The memory 564 stores information within the mobile computing device 550. The memory 564 can be implemented as one or more of a computer-readable medium or media, a volatile memory unit or units, or a non-volatile memory unit or units. An expansion memory 574 may also be provided and connected to the mobile computing device 550 through an expansion interface 572, which may include, for example, a Single in Line Memory Module (SIMM) card interface. The expansion memory 574 may provide extra storage space for the mobile computing device 550, or may also store applications or other information for the mobile computing device 550. Specifically, the expansion memory 574 may include instructions to carry out or supplement the processes described above, and may include secure information also. Thus, for example, the expansion memory 574 may be provided as a security module for the mobile computing device 550, and may be programmed with instructions that permit secure use of the mobile computing device 550. In addition, secure applications may be provided via the SIMM cards, along with additional information, such as placing identifying information on the SIMM card in a non-hackable manner.

The memory may include, for example, flash memory and/or non-volatile random access memory (NVRAM), as discussed below. In some implementations, instructions are stored in an information carrier. The instructions, when executed by one or more processing devices, such as processor 552, perform one or more methods, such as those described above. The instructions can also be stored by one or more storage devices, such as one or more computer-readable or machine-readable mediums, such as the memory 564, the expansion memory 574, or memory on the processor 552. In some implementations, the instructions can be received in a propagated signal, such as, over the transceiver 568 or the external interface 562.

The mobile computing device 550 may communicate wirelessly through the communication interface 566, which may include digital signal processing circuitry where necessary. The communication interface 566 may provide for communications under various modes or protocols, such as Global System for Mobile communications (GSM) voice calls, Short Message Service (SMS), Enhanced Messaging Service (EMS), Multimedia Messaging Service (MMS) messaging, code division multiple access (CDMA), time division multiple access (TDMA), Personal Digital Cellular (PDC), Wideband Code Division Multiple Access (WCDMA), CDMA2000, General Packet Radio Service (GPRS). Such communication may occur, for example, through the transceiver 568 using a radio frequency. In addition, short-range communication, such as using a Bluetooth or Wi-Fi, may occur. In addition, a Global Positioning System (GPS) receiver module 570 may provide additional navigation—and location-related wireless data to the mobile computing device 550, which may be used as appropriate by applications running on the mobile computing device 550.

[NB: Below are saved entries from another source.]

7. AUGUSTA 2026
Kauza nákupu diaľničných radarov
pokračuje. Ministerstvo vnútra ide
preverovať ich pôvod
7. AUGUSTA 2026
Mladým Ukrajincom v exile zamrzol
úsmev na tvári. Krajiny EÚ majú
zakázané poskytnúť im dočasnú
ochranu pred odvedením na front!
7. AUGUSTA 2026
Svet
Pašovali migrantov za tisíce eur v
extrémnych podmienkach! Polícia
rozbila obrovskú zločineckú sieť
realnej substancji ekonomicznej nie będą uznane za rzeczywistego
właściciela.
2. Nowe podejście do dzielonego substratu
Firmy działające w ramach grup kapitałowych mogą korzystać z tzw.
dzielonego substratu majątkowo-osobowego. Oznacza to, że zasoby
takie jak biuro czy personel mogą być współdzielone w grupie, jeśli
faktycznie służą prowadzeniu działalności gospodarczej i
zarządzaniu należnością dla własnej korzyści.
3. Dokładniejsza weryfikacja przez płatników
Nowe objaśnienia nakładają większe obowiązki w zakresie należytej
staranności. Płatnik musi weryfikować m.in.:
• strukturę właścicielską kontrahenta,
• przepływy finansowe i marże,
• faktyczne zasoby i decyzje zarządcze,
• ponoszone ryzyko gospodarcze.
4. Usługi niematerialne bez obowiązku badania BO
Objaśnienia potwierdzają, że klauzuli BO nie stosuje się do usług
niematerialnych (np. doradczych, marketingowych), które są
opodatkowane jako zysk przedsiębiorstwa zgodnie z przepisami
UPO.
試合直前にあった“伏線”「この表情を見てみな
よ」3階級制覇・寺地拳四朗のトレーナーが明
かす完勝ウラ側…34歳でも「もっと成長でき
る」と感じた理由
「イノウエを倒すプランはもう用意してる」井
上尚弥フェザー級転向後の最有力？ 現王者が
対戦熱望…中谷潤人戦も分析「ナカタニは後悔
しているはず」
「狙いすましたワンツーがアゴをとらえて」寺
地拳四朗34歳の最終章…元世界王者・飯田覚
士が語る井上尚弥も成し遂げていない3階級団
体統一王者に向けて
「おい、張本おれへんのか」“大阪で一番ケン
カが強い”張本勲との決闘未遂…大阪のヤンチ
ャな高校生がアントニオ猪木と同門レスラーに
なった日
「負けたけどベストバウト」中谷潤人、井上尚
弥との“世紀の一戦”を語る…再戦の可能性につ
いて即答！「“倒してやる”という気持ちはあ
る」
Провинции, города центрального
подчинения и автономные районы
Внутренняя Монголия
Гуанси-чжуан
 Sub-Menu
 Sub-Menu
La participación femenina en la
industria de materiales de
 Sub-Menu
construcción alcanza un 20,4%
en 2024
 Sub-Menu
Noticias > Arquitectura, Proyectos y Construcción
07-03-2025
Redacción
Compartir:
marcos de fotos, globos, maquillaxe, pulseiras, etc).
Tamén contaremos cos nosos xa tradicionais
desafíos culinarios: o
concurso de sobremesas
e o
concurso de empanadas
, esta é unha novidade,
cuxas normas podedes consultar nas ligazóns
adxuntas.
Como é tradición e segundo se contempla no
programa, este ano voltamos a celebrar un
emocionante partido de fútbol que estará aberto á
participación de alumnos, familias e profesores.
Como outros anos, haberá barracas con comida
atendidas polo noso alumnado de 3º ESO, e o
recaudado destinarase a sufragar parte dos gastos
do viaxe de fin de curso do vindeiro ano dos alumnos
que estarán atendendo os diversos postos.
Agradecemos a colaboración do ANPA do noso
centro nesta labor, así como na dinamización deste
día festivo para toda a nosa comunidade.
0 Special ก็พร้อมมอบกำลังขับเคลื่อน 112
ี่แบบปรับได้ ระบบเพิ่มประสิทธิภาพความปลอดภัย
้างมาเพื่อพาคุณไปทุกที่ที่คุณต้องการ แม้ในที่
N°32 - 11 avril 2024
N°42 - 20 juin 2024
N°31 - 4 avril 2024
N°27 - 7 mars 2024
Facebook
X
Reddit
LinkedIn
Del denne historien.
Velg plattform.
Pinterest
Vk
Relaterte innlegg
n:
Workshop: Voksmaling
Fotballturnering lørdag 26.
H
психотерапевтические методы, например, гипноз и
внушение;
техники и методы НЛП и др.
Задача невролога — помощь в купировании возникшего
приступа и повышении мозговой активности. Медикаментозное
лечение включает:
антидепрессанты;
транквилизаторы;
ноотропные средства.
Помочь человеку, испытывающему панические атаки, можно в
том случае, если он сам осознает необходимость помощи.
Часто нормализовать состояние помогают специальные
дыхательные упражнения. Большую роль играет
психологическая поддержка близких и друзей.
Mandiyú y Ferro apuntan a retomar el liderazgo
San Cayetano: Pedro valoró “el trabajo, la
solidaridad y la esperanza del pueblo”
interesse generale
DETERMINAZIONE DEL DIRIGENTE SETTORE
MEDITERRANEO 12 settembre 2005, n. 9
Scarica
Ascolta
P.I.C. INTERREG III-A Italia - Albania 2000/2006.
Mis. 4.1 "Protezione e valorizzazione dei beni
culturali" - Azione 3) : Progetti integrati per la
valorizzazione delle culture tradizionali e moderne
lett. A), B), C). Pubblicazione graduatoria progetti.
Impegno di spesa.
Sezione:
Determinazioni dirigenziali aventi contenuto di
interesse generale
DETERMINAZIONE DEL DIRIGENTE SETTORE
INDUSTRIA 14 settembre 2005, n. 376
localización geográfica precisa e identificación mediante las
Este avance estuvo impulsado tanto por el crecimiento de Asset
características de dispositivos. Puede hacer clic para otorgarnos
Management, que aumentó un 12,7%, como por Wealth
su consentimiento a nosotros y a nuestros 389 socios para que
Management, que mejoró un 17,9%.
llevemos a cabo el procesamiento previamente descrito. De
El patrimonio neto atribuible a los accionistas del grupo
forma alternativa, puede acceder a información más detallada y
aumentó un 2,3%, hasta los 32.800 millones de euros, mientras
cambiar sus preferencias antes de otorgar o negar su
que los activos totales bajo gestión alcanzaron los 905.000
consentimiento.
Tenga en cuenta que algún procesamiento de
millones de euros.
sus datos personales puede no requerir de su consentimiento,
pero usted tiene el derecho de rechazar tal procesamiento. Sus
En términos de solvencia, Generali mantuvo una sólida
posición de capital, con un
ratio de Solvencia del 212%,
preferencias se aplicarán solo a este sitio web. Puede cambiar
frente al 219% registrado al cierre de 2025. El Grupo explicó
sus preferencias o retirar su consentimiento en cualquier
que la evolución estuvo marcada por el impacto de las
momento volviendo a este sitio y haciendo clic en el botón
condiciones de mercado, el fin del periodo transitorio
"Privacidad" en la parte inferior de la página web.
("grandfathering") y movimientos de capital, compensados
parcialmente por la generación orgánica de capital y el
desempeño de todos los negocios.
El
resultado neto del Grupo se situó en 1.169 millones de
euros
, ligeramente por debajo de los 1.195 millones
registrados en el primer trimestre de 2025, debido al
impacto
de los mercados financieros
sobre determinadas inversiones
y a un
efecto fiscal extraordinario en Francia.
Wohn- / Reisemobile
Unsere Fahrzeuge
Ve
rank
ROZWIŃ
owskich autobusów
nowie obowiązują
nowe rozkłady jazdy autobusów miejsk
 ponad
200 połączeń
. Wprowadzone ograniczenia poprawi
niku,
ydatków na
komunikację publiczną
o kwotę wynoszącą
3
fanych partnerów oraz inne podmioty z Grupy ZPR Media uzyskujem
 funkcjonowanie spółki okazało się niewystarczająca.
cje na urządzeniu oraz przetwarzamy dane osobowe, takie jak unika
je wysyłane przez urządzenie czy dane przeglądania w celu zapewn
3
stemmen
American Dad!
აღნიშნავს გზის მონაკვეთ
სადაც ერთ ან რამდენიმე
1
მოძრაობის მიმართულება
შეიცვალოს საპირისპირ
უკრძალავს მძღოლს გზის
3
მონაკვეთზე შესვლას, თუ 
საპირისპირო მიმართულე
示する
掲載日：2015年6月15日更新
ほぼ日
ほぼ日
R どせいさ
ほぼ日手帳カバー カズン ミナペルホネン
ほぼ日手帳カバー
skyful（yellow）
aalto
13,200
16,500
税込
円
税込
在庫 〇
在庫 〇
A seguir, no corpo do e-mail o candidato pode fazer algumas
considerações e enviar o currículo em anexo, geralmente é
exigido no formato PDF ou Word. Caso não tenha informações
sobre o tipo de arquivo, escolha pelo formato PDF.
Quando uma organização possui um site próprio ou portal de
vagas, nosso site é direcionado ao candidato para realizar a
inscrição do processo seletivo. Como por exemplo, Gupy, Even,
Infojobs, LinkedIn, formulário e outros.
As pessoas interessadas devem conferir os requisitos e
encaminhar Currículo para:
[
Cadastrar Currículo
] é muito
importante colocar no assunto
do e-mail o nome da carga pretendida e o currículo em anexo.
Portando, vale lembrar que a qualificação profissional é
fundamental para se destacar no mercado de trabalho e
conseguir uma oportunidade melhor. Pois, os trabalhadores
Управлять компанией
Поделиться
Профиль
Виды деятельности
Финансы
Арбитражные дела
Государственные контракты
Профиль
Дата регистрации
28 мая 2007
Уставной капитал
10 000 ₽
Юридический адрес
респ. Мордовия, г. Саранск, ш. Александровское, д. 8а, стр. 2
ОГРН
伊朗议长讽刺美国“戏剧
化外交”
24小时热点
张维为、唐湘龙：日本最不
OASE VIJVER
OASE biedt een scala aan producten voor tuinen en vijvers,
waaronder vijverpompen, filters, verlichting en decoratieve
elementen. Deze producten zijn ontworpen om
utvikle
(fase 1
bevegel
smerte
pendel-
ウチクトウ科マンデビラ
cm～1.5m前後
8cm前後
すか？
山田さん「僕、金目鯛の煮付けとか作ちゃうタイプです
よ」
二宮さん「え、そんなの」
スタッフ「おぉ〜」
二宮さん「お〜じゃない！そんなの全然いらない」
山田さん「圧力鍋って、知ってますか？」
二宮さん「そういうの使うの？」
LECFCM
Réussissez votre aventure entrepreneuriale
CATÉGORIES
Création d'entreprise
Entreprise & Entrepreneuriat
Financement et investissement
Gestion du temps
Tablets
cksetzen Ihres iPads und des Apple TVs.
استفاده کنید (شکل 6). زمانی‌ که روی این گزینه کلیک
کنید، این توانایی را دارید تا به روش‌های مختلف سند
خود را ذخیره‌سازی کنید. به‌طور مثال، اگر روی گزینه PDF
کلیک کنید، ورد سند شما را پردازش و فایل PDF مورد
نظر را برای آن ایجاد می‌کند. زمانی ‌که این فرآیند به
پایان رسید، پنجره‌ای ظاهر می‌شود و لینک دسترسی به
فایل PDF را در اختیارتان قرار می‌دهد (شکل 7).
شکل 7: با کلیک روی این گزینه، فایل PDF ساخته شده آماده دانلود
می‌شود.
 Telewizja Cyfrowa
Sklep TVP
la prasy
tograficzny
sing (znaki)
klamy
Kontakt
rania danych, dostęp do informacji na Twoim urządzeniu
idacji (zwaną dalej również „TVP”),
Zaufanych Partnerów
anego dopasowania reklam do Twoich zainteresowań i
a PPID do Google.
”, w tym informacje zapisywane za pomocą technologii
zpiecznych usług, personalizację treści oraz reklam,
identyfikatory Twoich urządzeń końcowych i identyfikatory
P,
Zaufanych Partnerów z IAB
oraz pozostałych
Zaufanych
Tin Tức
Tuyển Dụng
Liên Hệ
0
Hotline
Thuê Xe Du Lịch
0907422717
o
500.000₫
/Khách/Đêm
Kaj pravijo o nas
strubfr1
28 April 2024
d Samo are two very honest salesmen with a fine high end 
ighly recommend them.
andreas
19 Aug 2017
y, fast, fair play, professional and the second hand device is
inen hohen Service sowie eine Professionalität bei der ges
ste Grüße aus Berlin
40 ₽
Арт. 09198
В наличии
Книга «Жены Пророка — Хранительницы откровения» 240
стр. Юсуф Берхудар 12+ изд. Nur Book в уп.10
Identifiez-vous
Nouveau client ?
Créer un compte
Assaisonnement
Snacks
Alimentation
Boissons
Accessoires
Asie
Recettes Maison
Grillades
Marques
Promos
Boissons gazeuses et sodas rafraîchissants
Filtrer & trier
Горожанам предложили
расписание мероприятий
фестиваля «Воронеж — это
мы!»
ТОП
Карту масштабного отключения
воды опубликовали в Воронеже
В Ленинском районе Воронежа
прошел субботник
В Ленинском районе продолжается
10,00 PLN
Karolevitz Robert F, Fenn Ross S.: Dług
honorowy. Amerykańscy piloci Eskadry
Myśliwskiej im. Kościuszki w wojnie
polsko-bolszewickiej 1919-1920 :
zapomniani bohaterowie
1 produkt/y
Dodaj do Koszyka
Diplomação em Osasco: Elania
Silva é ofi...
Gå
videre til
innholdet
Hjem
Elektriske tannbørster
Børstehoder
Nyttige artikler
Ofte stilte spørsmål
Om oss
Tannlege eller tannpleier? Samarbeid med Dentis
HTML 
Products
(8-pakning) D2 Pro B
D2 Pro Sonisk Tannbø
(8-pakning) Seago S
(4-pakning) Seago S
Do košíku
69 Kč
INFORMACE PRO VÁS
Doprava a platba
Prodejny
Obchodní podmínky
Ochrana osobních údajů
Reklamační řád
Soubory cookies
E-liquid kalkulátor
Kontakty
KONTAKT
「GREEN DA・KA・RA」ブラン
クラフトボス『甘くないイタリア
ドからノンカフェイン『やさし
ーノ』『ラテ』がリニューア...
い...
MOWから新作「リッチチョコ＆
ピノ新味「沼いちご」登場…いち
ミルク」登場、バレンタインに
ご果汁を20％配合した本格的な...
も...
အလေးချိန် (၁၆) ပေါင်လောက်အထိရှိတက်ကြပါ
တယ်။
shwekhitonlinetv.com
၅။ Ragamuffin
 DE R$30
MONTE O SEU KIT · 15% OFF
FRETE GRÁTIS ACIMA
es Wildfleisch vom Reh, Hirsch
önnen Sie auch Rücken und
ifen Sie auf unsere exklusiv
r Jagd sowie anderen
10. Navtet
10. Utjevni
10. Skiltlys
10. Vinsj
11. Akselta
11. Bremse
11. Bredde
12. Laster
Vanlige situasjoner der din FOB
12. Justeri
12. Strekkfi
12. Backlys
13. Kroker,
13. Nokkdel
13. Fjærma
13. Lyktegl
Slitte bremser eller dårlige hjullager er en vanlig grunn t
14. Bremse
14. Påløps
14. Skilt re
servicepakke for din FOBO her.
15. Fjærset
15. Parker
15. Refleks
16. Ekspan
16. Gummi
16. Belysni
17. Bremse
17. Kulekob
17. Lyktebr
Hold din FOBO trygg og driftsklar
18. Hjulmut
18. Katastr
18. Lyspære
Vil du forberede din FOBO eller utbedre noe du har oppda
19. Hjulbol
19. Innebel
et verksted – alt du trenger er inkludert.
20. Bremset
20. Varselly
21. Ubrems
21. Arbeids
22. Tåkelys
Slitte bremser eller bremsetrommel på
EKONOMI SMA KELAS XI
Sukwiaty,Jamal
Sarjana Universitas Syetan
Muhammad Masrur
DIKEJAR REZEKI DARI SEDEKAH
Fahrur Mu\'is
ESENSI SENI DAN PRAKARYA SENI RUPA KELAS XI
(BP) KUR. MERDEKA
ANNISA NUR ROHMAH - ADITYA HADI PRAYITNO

The mobile computing device 550 may also communicate audibly using an audio codec 560, which may receive spoken information from a user and convert it to usable digital information. The audio codec 560 may likewise generate audible sound for a user, such as through a speaker, e.g., in a handset of the mobile computing device 550. Such sound may include sound from voice telephone calls, may include recorded sound (e.g., voice messages, music files, etc.) and may also include sound generated by applications operating on the mobile computing device 550.

The mobile computing device 550 may be implemented in a number of different forms, as shown in FIG. 5. Other implementations may include a phone device 582 and a tablet device 584. The mobile computing device 550 may also be implemented as a component of a smart-phone, personal digital assistant, AR device, or other similar mobile device.

Computing device 500 and/or 550 can also include USB flash drives. The USB flash drives may store operating systems and other applications. The USB flash drives can include input/output components, such as a wireless transmitter or USB connector that may be inserted into a USB port of another computing device.

Although a few implementations have been described in detail above, other modifications may be made without departing from the scope of the inventive concepts described herein, and, accordingly, other implementations are within the scope of the following claims.